Magic in the Mirror (1996)

Rating:

USA. 1996.

Crew

Director – Ted Nicolaou, Screenplay – Ken Carter Jr & Frank Dietz, Producers – Kevin Hyman & Vlad Paunescu, Photography – Adolfo Bartoli, Music – Richard Kozinski, Visual Effects Supervisor – MacKenzie Waggaman, Digital Visual Effects – OCS, Freeze Frame & Pixel Magic (Supervisor – Ray McIntyre Jr), Creature Effects – Mark Rappaport, Production Design – Cristian Niculescu. Production Company – Bibi Productions

Cast

Jamie Renee Smith (Mary Margaret Dennis), Saxon Trainor (Sylvia Dennis/Queen Hysop), David Brooks (Gilbert Dennis), Godfrey James (Melilot), Kevin Wixted (Tansy), Eileen T’Kaye (Dragora), Ion Haiduc (Admiral Dabble), Cristian Motriuc (Swanson/Dr Francis Schmott), Ileana Sandulescu (Bella), Daniela Marzavan (Donna)


Plot

Young parentally neglected Mary Margaret Dennis discovers some magical berries that open up a doorway to another world through her late aunt’s mirror. Once on the other side, as she tries to find some more berries in order to get back home, she is sought by the crazed duck queen Dragora who has discovered a taste for tea made out of humans dunked in hot water.

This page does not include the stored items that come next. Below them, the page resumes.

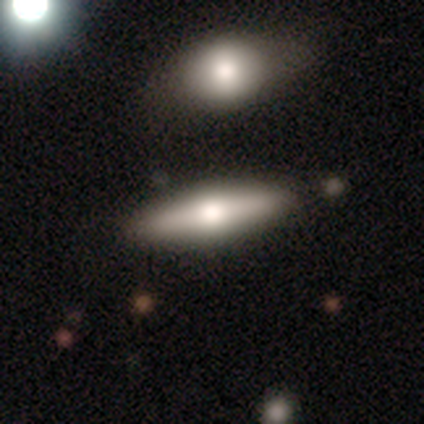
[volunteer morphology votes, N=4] Smooth or featured?
  - smooth: 50% *
  - featured or disk: 25%
  - star or artifact: 25%
How rounded?
  - in between: 50% * (tied)
  - cigar-shaped: 50% * (tied)
  - round: 0%
Merging?
  - none: 100% *
  - minor disturbance: 0%
  - major disturbance: 0%
  - merger: 0%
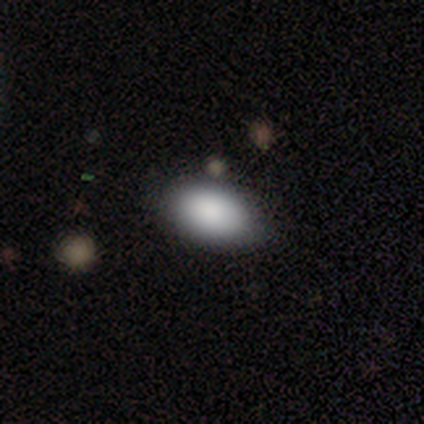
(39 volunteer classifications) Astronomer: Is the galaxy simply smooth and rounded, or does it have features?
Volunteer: smooth — 85%.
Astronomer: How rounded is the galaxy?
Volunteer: in between — 91%.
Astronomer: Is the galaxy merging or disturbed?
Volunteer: none — 69%.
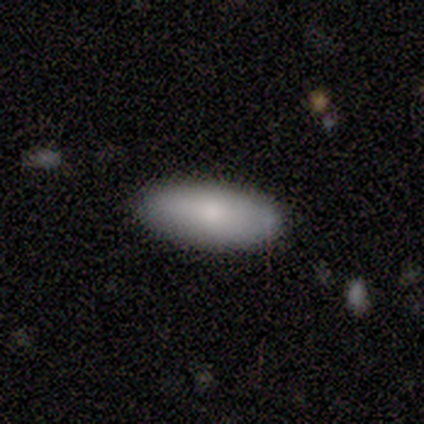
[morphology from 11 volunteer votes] Overall: smooth (100%). How rounded: in between (91%). Merging: none (82%).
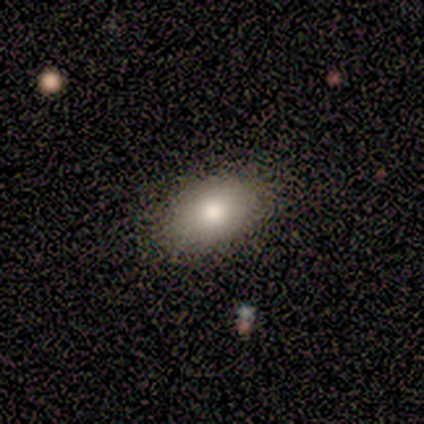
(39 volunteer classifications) smooth 72%, featured or disk 15%, star or artifact 13%. Down the decision tree: how rounded — in between (82%); merging — none (85%).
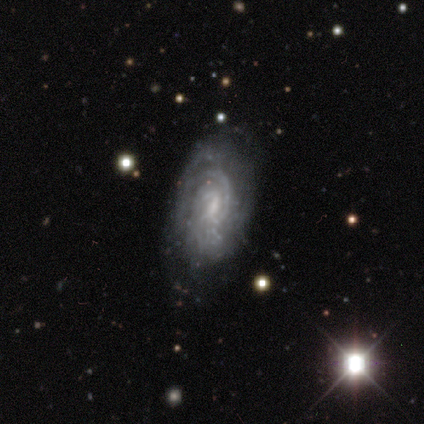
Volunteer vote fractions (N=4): smooth-or-featured: featured or disk: 75% | star or artifact: 25% | smooth: 0%
  disk-edge-on: no: 100% | yes: 0%
    bar: weak: 100% | strong: 0% | no: 0%
    has-spiral-arms: yes: 100% | no: 0%
      spiral-winding: tight: 67% | medium: 33% | loose: 0%
      spiral-arm-count: 2: 67% | can't tell: 33% | 1: 0% | 3: 0% | 4: 0% | more than 4: 0%
    bulge-size: small: 67% | moderate: 33% | dominant: 0% | large: 0% | none: 0%
  merging: none: 67% | merger: 33% | minor disturbance: 0% | major disturbance: 0%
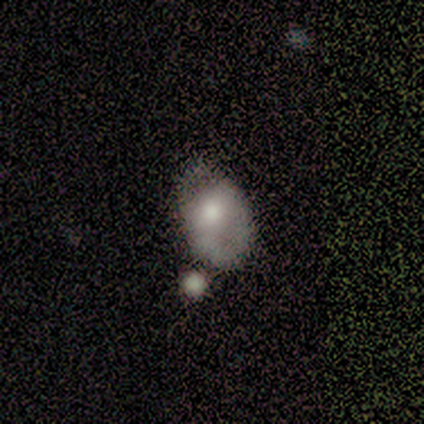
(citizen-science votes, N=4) smooth_or_featured: star or artifact (p=0.50) [alt: smooth p=0.25]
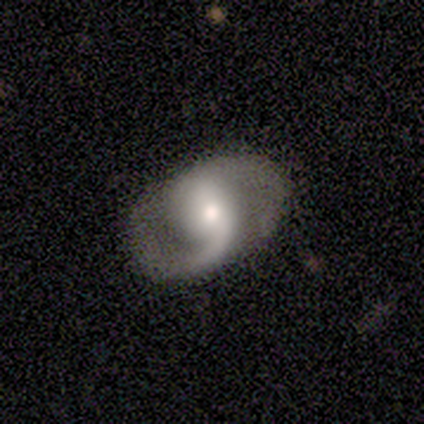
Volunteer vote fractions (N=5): Smooth or featured: featured or disk — 100%
Edge-on disk: no — 100%
Bar: strong — 60% (weak — 20%)
Spiral arms: yes — 100%
Spiral winding: medium — 60% (tight — 20%)
Spiral arm count: 2 — 100%
Bulge size: moderate — 100%
Merging: none — 100%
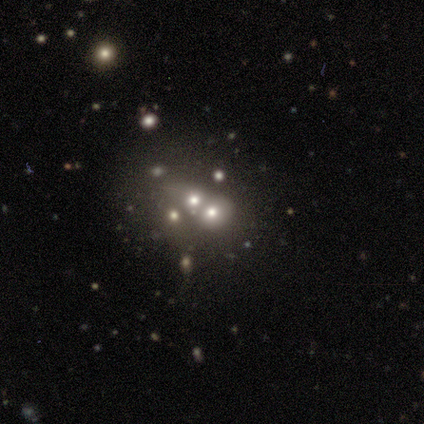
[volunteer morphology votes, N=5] Smooth or featured: smooth — 40% (tied with star or artifact — 40%)
How rounded: round — 50% (tied with in between — 50%)
Merging: merger — 67% (major disturbance — 33%)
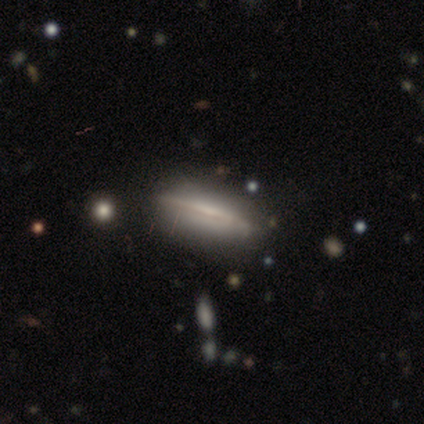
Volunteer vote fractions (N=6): smooth_or_featured: smooth (p=0.50) [tied with: featured or disk p=0.50]
how_rounded: in between (p=0.67) [alt: cigar-shaped p=0.33]
merging: none (p=0.83) [alt: minor disturbance p=0.17]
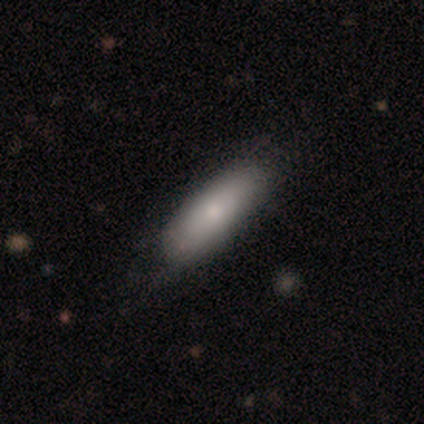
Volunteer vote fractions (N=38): Smooth or featured?
  - smooth: 76% *
  - featured or disk: 18%
  - star or artifact: 5%
How rounded?
  - in between: 52% *
  - cigar-shaped: 45%
  - round: 3%
Merging?
  - none: 83% *
  - minor disturbance: 14%
  - major disturbance: 3%
  - merger: 0%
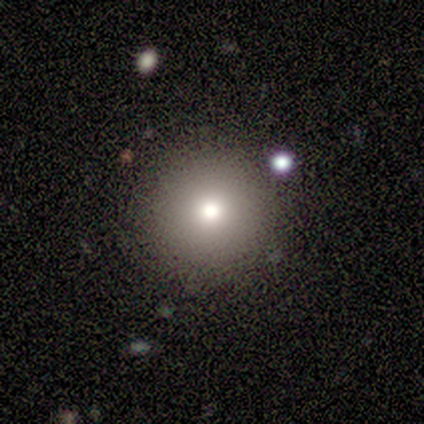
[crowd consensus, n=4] A smooth galaxy with no disk features (100%) that is round (100%).

Vote fractions:
- Smooth or featured? smooth: 100% / featured or disk: 0% / star or artifact: 0%
- How rounded? round: 100% / in between: 0% / cigar-shaped: 0%
- Merging? none: 100% / minor disturbance: 0% / major disturbance: 0% / merger: 0%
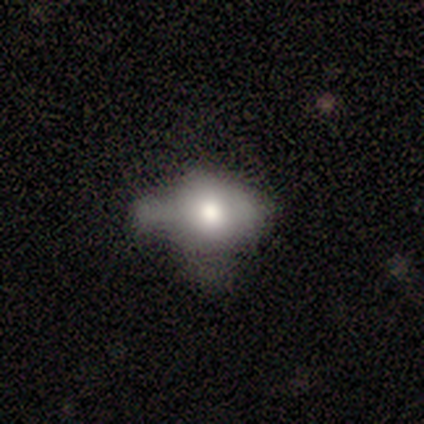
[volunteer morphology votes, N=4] Smooth or featured: smooth — 75% (featured or disk — 25%)
How rounded: in between — 100%
Merging: none — 75% (merger — 25%)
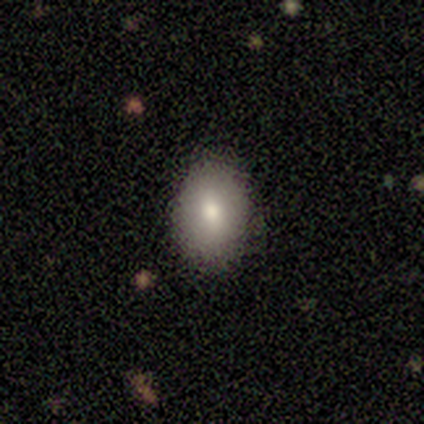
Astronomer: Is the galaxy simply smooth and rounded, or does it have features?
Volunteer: smooth — 100%.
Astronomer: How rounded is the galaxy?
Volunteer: in between — 67%.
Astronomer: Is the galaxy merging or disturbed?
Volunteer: none — 100%.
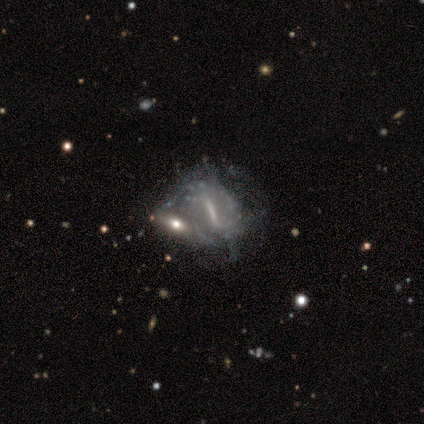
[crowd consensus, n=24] Smooth or featured? featured or disk (75%)
Edge-on disk? no (89%)
Bar? strong (75%)
Spiral arms? yes (50%, tied with no)
Spiral winding? tight (50%)
Spiral arm count? can't tell (88%)
Bulge size? none (56%)
Merging? merger (50%)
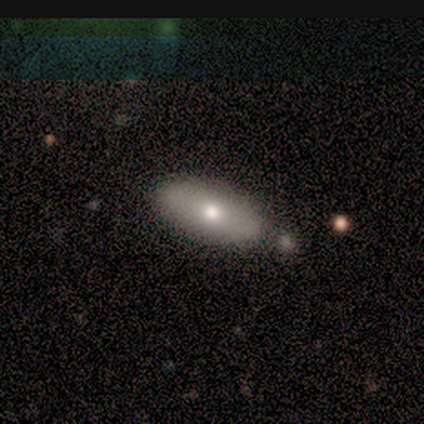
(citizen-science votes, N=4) This is possibly a smooth galaxy (50%, tied with featured or disk). How rounded: clearly cigar-shaped (100%). Merging: possibly none (50%, tied with merger).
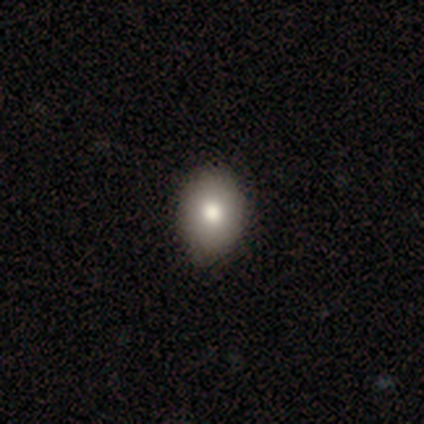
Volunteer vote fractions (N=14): Smooth or featured? 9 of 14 (64%) said smooth. How rounded? 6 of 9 (67%) said in between. Merging? 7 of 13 (54%) said none.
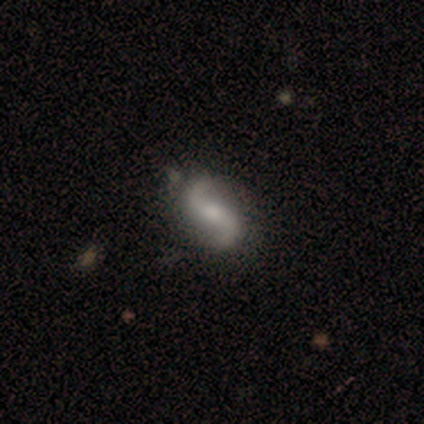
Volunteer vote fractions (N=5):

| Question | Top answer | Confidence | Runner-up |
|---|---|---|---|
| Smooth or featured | featured or disk | 80% | smooth (20%) |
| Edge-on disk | no | 100% | — |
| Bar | no | 75% | strong (25%) |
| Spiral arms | yes | 100% | — |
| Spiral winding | loose | 50% | tight (25%) |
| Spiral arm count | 2 | 100% | — |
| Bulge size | moderate | 100% | — |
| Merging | none | 60% | minor disturbance (40%) |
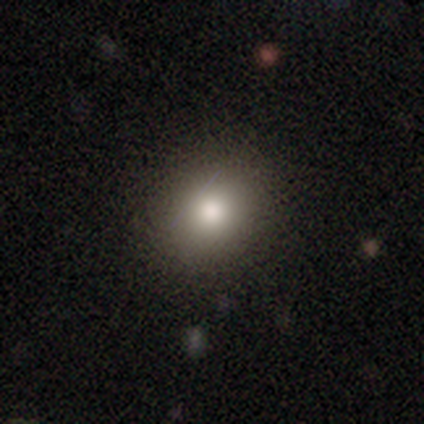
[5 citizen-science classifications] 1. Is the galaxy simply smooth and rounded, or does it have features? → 100% smooth, 0% featured or disk, 0% star or artifact.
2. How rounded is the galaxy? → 80% round, 20% in between, 0% cigar-shaped.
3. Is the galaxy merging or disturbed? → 100% none, 0% minor disturbance, 0% major disturbance, 0% merger.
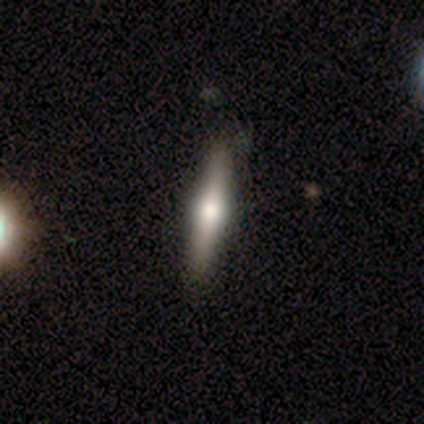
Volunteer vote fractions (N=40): This appears to be a featured or disk galaxy (70%) viewed edge-on (96%) with a rounded central bulge (100%). Merging: none (80%).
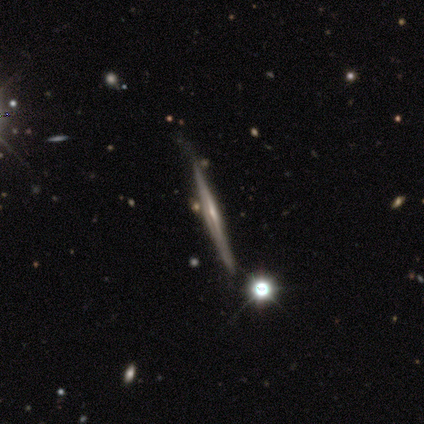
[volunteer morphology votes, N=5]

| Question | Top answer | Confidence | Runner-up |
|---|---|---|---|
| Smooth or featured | featured or disk | 60% | smooth (20%) |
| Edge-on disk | yes | 100% | — |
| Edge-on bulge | none | 67% | rounded (33%) |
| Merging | none | 100% | — |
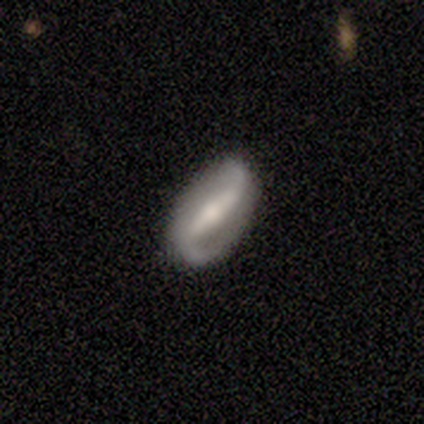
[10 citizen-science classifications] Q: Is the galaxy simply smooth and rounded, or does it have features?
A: featured or disk — 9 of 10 (90%).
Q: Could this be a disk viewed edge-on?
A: no — 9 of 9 (100%).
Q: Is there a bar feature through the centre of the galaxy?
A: strong — 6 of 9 (67%).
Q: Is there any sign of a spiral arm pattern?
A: yes — 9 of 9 (100%).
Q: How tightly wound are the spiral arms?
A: loose — 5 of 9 (56%).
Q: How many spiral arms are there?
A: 2 — 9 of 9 (100%).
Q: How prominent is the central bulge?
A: moderate — 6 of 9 (67%).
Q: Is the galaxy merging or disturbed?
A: none — 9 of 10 (90%).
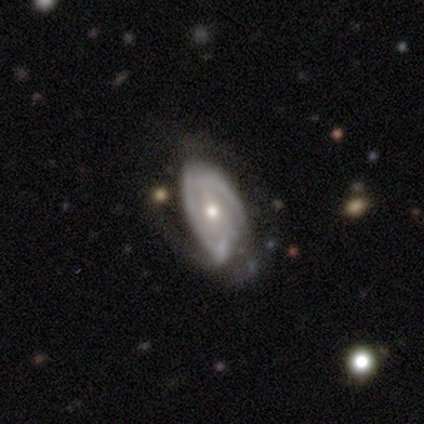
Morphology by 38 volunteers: smooth_or_featured: featured or disk (p=0.82) [alt: smooth p=0.18]
disk_edge_on: no (p=0.97) [alt: yes p=0.03]
bar: no (p=0.60) [alt: weak p=0.23]
has_spiral_arms: yes (p=0.77) [alt: no p=0.23]
spiral_winding: tight (p=0.57) [alt: medium p=0.30]
spiral_arm_count: 2 (p=0.48) [alt: can't tell p=0.43]
bulge_size: moderate (p=0.73) [alt: small p=0.23]
merging: none (p=0.53) [alt: minor disturbance p=0.32]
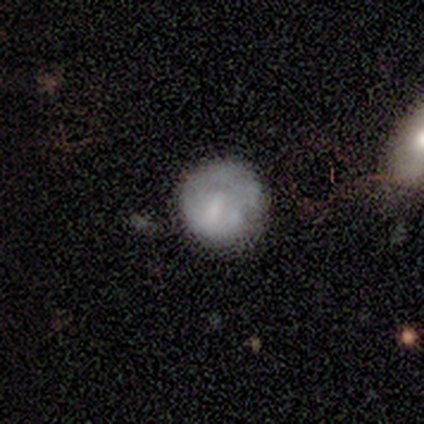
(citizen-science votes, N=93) This is possibly a smooth galaxy (54%). How rounded: clearly round (94%). Merging: likely none (64%).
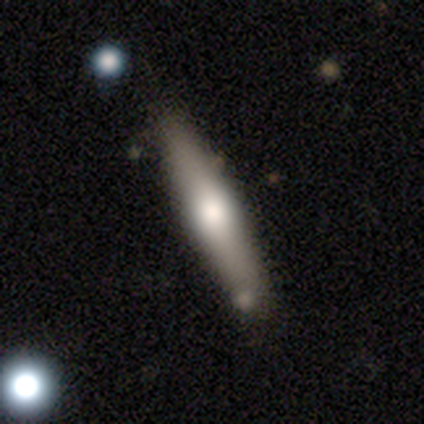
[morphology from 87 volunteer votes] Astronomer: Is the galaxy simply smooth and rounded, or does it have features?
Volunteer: smooth — 48% (runner-up: featured or disk, 47%).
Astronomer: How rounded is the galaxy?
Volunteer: cigar-shaped — 98%.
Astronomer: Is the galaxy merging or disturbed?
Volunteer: none — 77%.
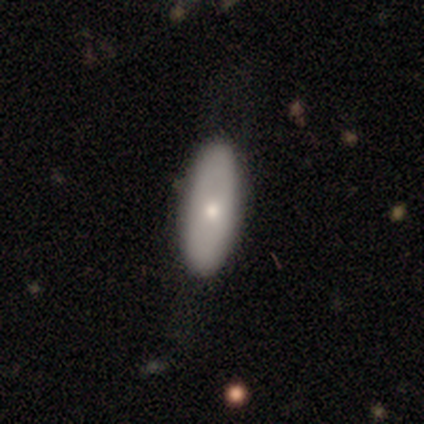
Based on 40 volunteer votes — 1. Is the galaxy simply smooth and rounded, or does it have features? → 68% smooth, 30% featured or disk, 2% star or artifact.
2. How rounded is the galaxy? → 78% in between, 22% cigar-shaped, 0% round.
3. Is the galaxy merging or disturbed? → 64% none, 21% minor disturbance, 13% major disturbance, 3% merger.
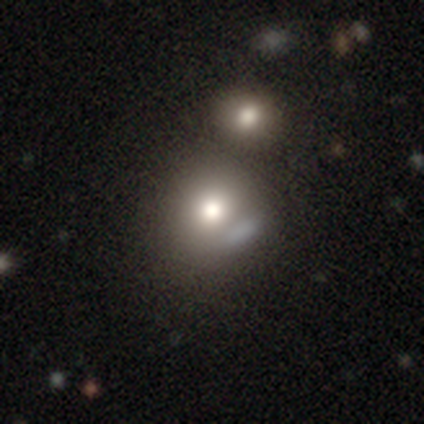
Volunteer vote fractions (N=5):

Dragora now desires to find a way through the mirror in order to plunder the human world.


Although it is not produced under either the Full Moon or Moonbeam banners, this is another of Charles Band and director Ted Nicolaou’s low-budget genre films. Every now and again Band and Nicolau manage to pull something unique and unexpected out of the hat – they did with Dragonworld (1994) – and do so here again. One sat down to watch Magic in the Mirror with no expectations – after all, the majority of the Band/Moonbeam children’s films such as Pet Shop (1995) and Prehysteria! (1993) and sequels are utter dross. In no time at all, Magic in the Mirror manages to take one by surprise. Soon one is wondering exactly what type of drug-induced hallucination they are in the midst of.

Magic in the Mirror is a bewildering, head-spinning experience, not unakin to sitting down to watch something like Pufnstuf (1970) for the first time. Ted Nicolaou creates a unique secondary world fabulation filled with journeys through magical mirrors and tyrannical duck queens threatening to dip young girls into giant boiling teapots to serve up as a rare delicacy. There are moments of bizarrely surreal imagery – armies of flying mallards (“I love the smell of swamp gas in the morning,” comments the duck general); a field of doors leading to magical mirrors; gardens of planted people. For once, the usual Band low-budget does not show through too much and the duck costumes are surprisingly lavish and effective. The result is a unique fantasy that successfully ventures into that rare arena of surreal fabulism that so few children’s films get right – lone examples being Willy Wonka and the Chocolate Factory (1971) and Pufnstuf.

The lesser sequel was Magic in the Mirror: Fowl Play (1996).

Ted Nicolaou’s other genre films as director include:- one of the segments of The Dungeonmaster (1984), TerrorVision (1986), Bad Channels (1992), Subspecies (1991), Bloodstone: Subspecies II (1993), Remote (1993), Bloodlust: Subspecies III (1994), Dragonworld (1994), Leapin’ Leprechauns! (1995), Leapin’ Leprechauns! 2/Spellbreaker: Secret of the Leprechauns (1996), Vampire Journals (1997), The Shrunken City (1998), Subspecies 4: Bloodstorm (1998), Dragonworld: The Legend Continues (1999), Ragdoll (1999), The Horrible Dr Bones (2000), In the Shadow of the Cobra (2004), Puppetmaster vs Demonic Toys (2004), The Etruscan Mask (2007) and Don’t Let Her In (2021).